(Dataset excerpts)

Segment Open

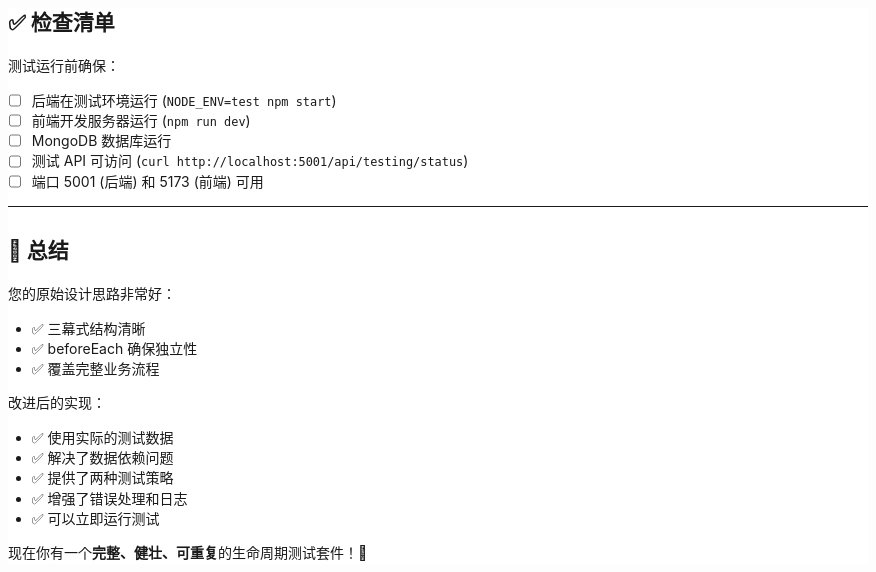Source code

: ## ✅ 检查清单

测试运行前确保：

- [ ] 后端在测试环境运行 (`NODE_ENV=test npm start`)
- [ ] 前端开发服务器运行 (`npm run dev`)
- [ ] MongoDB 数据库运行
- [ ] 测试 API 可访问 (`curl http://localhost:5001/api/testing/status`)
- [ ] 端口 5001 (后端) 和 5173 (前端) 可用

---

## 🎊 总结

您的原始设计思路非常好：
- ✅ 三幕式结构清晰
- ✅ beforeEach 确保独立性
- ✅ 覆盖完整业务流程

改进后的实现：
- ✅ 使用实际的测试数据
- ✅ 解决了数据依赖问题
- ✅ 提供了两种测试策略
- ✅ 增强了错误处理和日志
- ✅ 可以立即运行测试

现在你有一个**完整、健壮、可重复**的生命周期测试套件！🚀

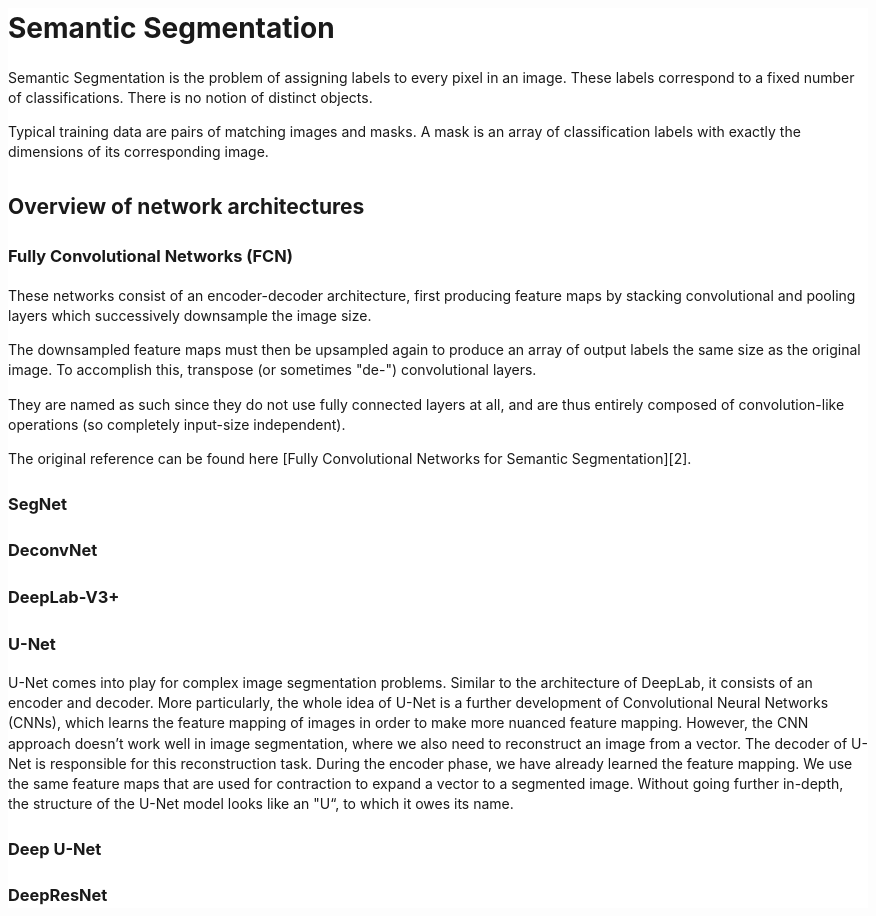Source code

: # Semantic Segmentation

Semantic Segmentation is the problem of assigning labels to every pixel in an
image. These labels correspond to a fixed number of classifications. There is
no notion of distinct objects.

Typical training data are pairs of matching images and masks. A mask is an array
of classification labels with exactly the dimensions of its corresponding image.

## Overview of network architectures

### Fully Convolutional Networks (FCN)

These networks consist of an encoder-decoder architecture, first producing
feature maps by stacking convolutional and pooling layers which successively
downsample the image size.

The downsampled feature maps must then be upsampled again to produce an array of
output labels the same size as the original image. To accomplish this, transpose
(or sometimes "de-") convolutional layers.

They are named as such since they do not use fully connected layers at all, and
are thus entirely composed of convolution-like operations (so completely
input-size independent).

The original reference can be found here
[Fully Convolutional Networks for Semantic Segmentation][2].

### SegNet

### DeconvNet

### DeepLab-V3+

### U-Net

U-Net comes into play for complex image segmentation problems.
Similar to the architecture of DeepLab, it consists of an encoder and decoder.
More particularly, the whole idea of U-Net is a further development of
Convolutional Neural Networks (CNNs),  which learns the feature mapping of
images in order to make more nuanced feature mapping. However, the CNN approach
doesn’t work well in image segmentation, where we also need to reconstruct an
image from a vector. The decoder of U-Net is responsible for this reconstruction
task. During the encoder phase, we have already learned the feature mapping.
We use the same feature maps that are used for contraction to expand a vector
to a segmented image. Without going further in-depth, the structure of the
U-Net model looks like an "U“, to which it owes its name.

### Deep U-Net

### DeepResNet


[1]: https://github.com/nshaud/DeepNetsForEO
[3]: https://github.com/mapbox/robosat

Segment Closed
Segment Open

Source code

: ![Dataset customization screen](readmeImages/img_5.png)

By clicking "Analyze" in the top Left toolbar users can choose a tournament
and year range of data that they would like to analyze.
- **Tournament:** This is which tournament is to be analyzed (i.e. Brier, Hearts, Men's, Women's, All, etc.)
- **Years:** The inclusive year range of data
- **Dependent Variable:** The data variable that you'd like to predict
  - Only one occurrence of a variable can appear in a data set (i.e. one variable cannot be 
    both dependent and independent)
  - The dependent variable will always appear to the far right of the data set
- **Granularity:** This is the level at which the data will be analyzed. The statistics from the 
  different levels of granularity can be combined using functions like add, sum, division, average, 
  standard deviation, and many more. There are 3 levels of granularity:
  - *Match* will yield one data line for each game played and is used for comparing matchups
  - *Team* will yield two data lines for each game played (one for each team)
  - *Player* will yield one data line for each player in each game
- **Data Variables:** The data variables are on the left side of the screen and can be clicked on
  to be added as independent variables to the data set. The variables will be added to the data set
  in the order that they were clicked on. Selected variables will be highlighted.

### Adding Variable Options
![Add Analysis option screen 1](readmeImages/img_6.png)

Segment Closed
Segment Open

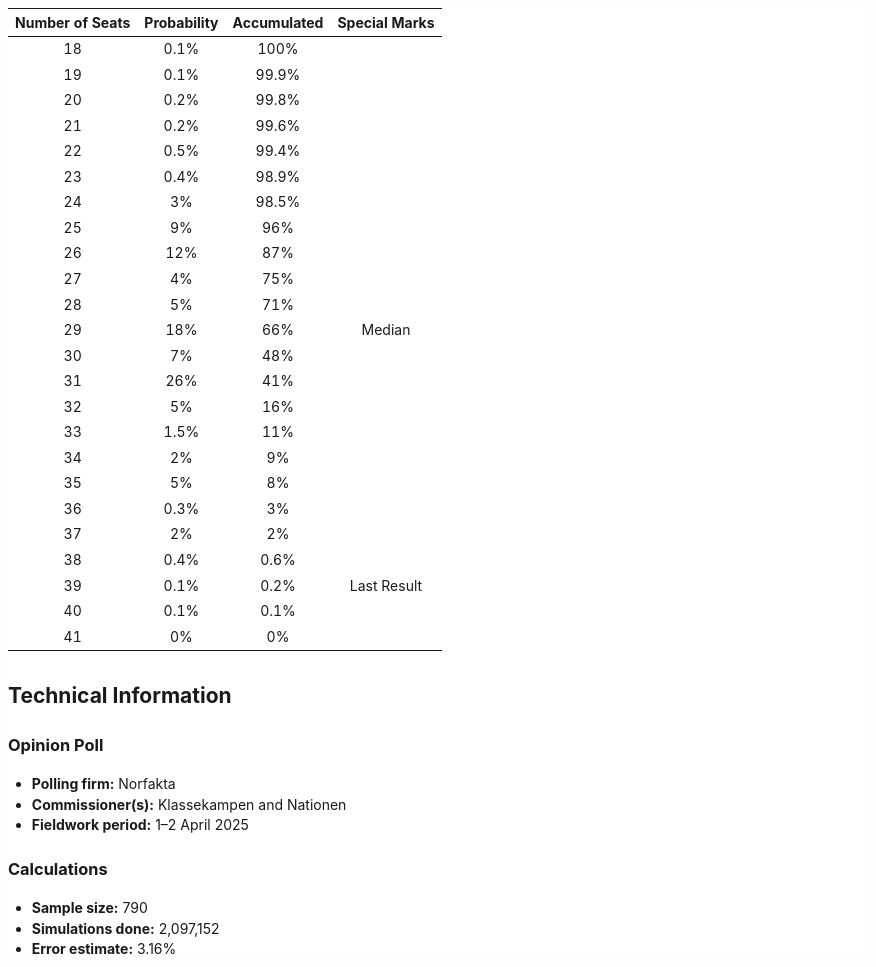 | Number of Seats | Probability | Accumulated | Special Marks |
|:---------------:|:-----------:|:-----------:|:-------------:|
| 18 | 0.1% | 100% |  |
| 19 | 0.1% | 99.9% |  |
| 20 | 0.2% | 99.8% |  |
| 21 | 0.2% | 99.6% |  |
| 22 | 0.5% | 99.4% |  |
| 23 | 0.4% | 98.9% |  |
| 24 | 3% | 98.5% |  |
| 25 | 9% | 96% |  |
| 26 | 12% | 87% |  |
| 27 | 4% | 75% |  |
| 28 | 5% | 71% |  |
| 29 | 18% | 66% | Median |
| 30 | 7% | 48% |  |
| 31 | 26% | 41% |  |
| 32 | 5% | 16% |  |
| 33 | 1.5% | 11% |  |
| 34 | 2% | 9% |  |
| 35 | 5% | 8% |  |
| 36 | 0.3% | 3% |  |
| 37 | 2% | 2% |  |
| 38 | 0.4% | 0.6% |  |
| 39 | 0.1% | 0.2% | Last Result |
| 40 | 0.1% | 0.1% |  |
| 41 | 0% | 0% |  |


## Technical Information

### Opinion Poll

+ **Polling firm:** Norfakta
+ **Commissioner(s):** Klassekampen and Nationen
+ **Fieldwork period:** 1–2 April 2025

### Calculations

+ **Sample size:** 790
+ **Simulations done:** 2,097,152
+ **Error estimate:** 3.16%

Segment Closed

■ Exercise:
Rewrite the part that opens with the line containing "- [ ] 后端在测试环境运行" and closes with the line containing "### Fully Convolutional Networks (FCN)", substituting "tags" for "labels" and keeping everything else unchanged. Leave the pictures out of your answer.

■ Response to this task:
- [ ] 后端在测试环境运行 (`NODE_ENV=test npm start`)
- [ ] 前端开发服务器运行 (`npm run dev`)
- [ ] MongoDB 数据库运行
- [ ] 测试 API 可访问 (`curl http://localhost:5001/api/testing/status`)
- [ ] 端口 5001 (后端) 和 5173 (前端) 可用

---

## 🎊 总结

您的原始设计思路非常好：
- ✅ 三幕式结构清晰
- ✅ beforeEach 确保独立性
- ✅ 覆盖完整业务流程

改进后的实现：
- ✅ 使用实际的测试数据
- ✅ 解决了数据依赖问题
- ✅ 提供了两种测试策略
- ✅ 增强了错误处理和日志
- ✅ 可以立即运行测试

现在你有一个**完整、健壮、可重复**的生命周期测试套件！🚀

Source code

: # Semantic Segmentation

Semantic Segmentation is the problem of assigning tags to every pixel in an
image. These tags correspond to a fixed number of classifications. There is
no notion of distinct objects.

Typical training data are pairs of matching images and masks. A mask is an array
of classification tags with exactly the dimensions of its corresponding image.

## Overview of network architectures

### Fully Convolutional Networks (FCN)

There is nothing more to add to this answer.